Whilst reading through her story, her children reflect on their own marriages and lives and learn and grow by example. We all know this feeling. Maybe not from hearing the stories of tough decisions by our own parents or grandparents or friends, but through cinema and novels and games and music we learn lessons about humility, patience, kindness, compassion, and doing the right thing. Although often these moral lessons can feel right, they are more often symptoms of a herd morality thoroughly imbued in the consciousness by religions and social-political systems meant to make us easy to handle and less likely to rebel. In this way they contribute greatly to social cohesion, but not necessarily to giving our lives meaning and allowing us to be happy, and more importantly, satisfied with our lives.

This analysis of these tensions and herd moralities is a Nietzschian approach, and certainly this attempt of doing philosophy of life with a hammer has great potential for liberation. But when our lives revolve around the happiness of our loved ones and our children, and indeed our own happiness lies therein as well, we have a duty to recognize a new, more complicated dynamic at work. Does one sacrifice all for one’s children and retreat into the conservative, oldhat moralities that prevent us from enjoying life, but keep the lives of those around us more stable? Or does one move boldly into a postmodern antifoundationalist future beyond conventional morality of the weak Last Man in the hopes that our bold steps will make homo sapiens anew hundreds of generations to come? And can we even be sure that the outcomes of our actions will have the beneficial outcomes we expect and the negative effects we dread but are willing to chance? Or is life ultimately much too complicated to fit into conceptual boxes, even those contrived by our least conceptual philosophers and thinkers?

Who knows?

But maybe the point is not finding the correct course for future action, the one that will create the least harm or most positivity, but to recount the stories of our struggles in hopes of giving others tools and examples to follow or to discount while they make their own difficult choices. When Francesca committed her memory of these events to her journals for posterity, she made no ultimate judgment call about whether her choice was best. She just related what she could of the outcomes that happened and the inherent difficulty in making such big decisions in the hopes that her dialogue could create a dialectic between her living offspring and her own dead voice to enrich their own lives.
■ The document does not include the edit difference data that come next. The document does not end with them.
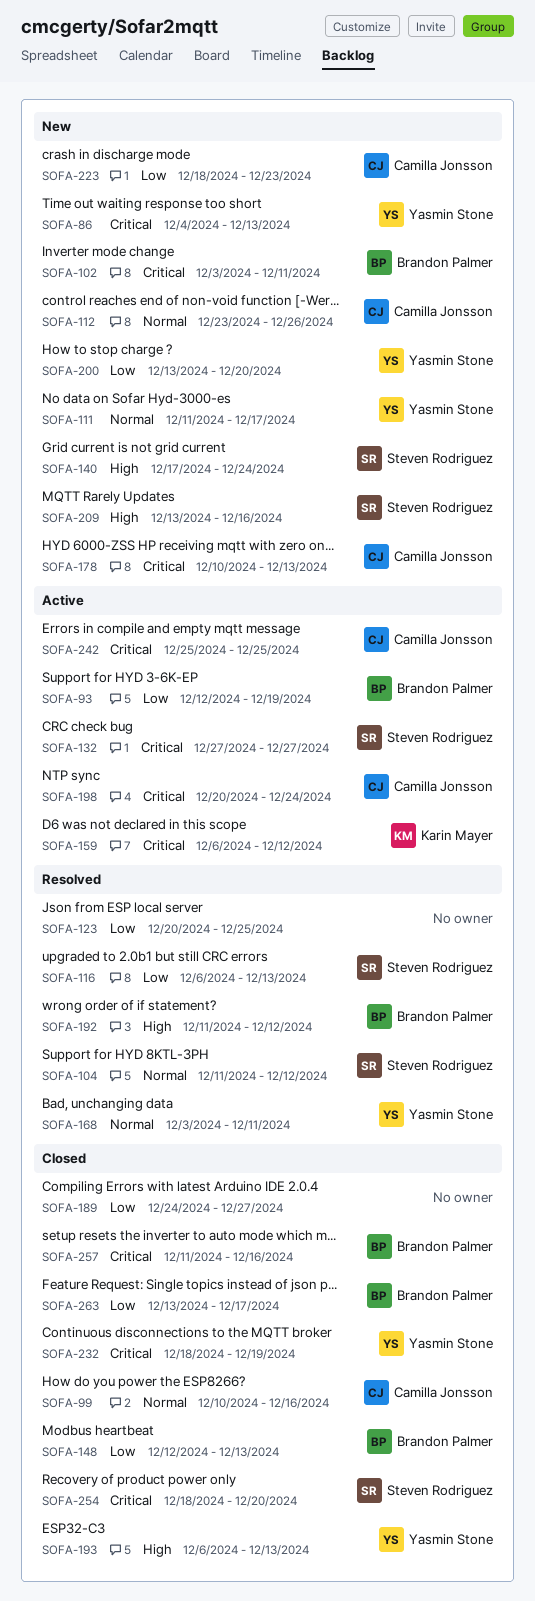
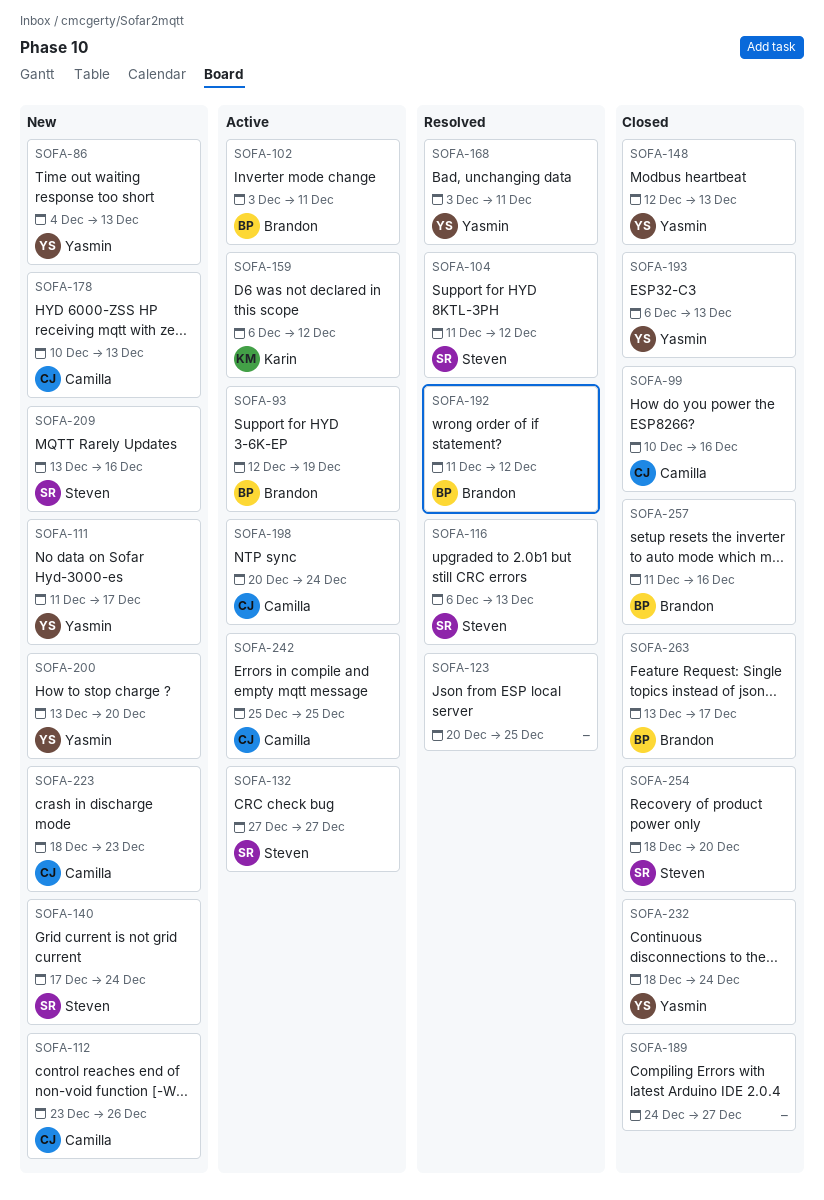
SOFA-102, status: New -> Active
SOFA-148, owner: Brandon Palmer -> Yasmin Stone
SOFA-232, due: Dec 19 -> Dec 24

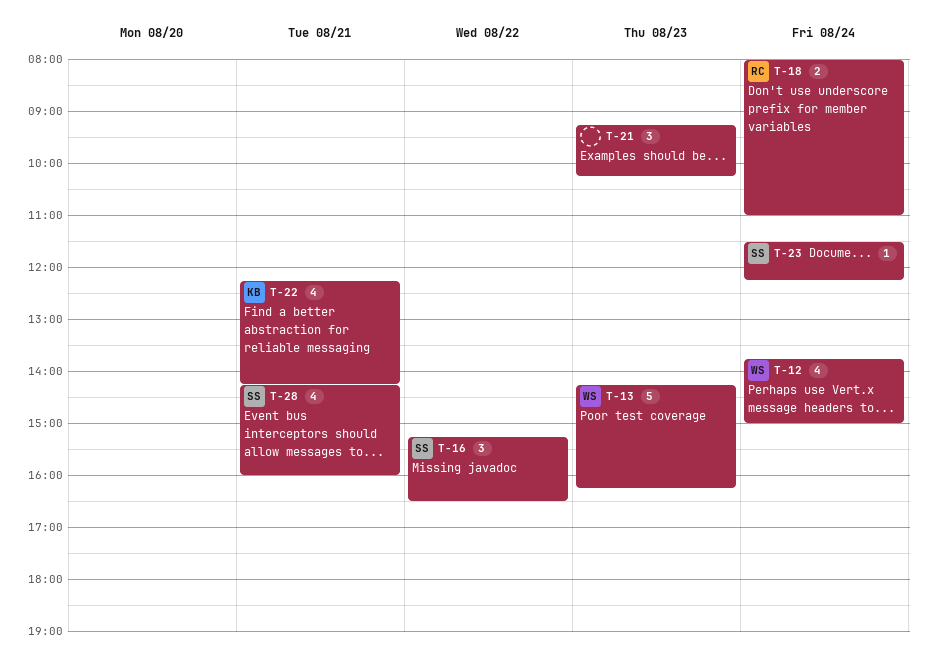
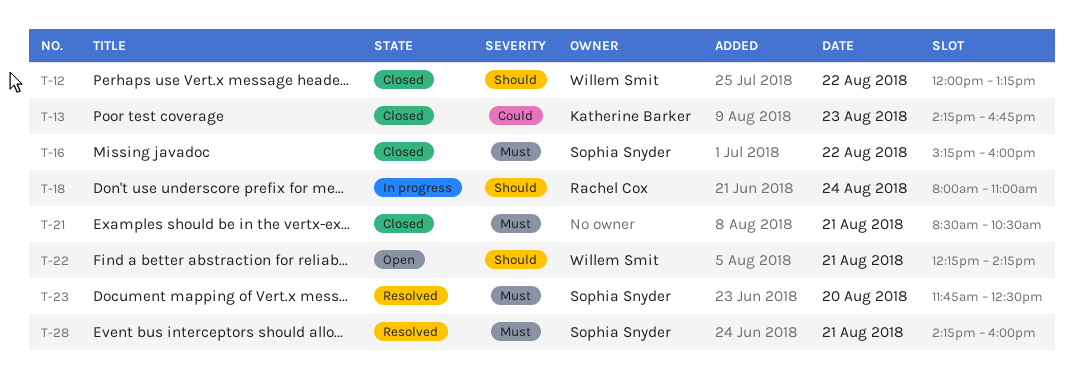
T-12, day: Aug 24 -> Aug 22
T-12, begins: 13:45 -> 12:00
T-12, ends: 15:00 -> 13:15
T-13, owner: Willem Smit -> Katherine Barker
T-13, ends: 16:15 -> 16:45
T-16, ends: 16:30 -> 16:00
T-21, day: Aug 23 -> Aug 21
T-21, begins: 09:15 -> 08:30
T-21, ends: 10:15 -> 10:30
T-22, owner: Katherine Barker -> Willem Smit
T-23, day: Aug 24 -> Aug 20
T-23, begins: 11:30 -> 11:45
T-23, ends: 12:15 -> 12:30

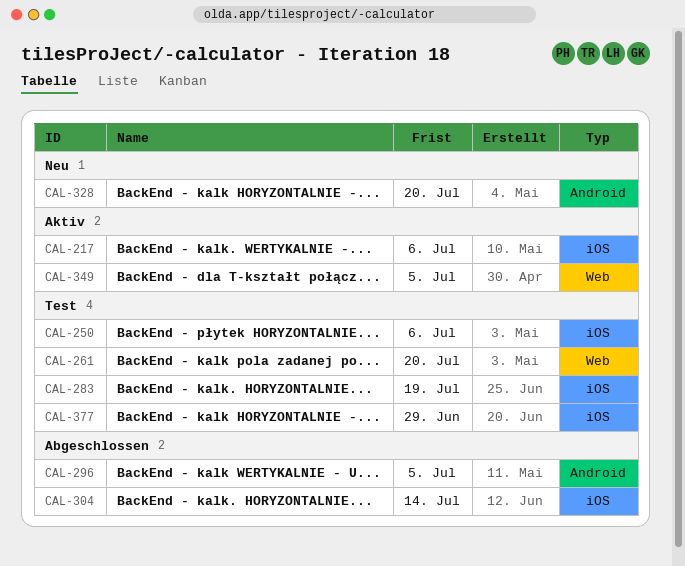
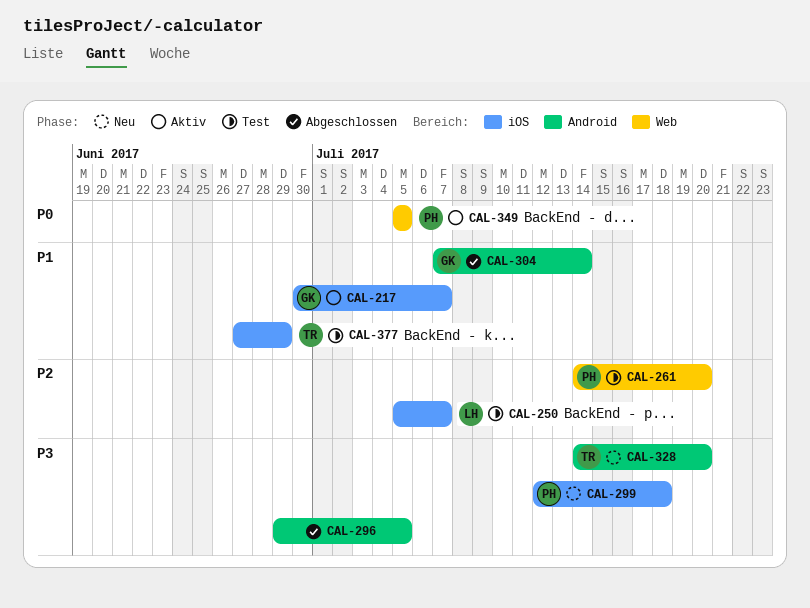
CAL-217, due: Jul 6 -> Jul 7
CAL-250, due: Jul 6 -> Jul 7
CAL-283: present -> none
CAL-299: none -> present
CAL-304, label: iOS -> Android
Her son realized that he played the part of Richard Johnson with his own wife. He made himself into the father, into the loving and kind and caring man who let work and realism on his own part devolve his marriage into a loveless one where his wife felt neglected. The son took these insights and worked hard to bring love and absolute regard and the idealism of all these things back into his marriage, and for the better.

The daughter realized that she was playing the part of dutiful wife, never indulging in her own desires or voicing her own dissatisfaction with the state of her own marriage. She does not return home to her husband by the end of the film and instead decides to take a short break to rejuvenate herself and think harder about her life and where she wants it to go from there. No matter what she chooses, the future course of her life seems as if it will inevitably improve through the lessons she learned through her mother’s voice, even though dead and unresponsive to questioning, backed into the abyss of unreclaimability.

I sometimes feel I’m overly negative in my essays. Sometimes too sentimental. But know I only write from the gut and from the bridge of seat of the emotions in an attempt to transfer a bit of something I-know-not-what to bridge the chasms of communication that separate us, in an attempt to bind us together in some form I know not of. In this sense, when not reaching for low-hanging fruit, I’m grasping out further than I know I can. I hope you do the same and I hope you speak to those most dear to you about those decisions most hard to make. In the hopes that you can reach them too.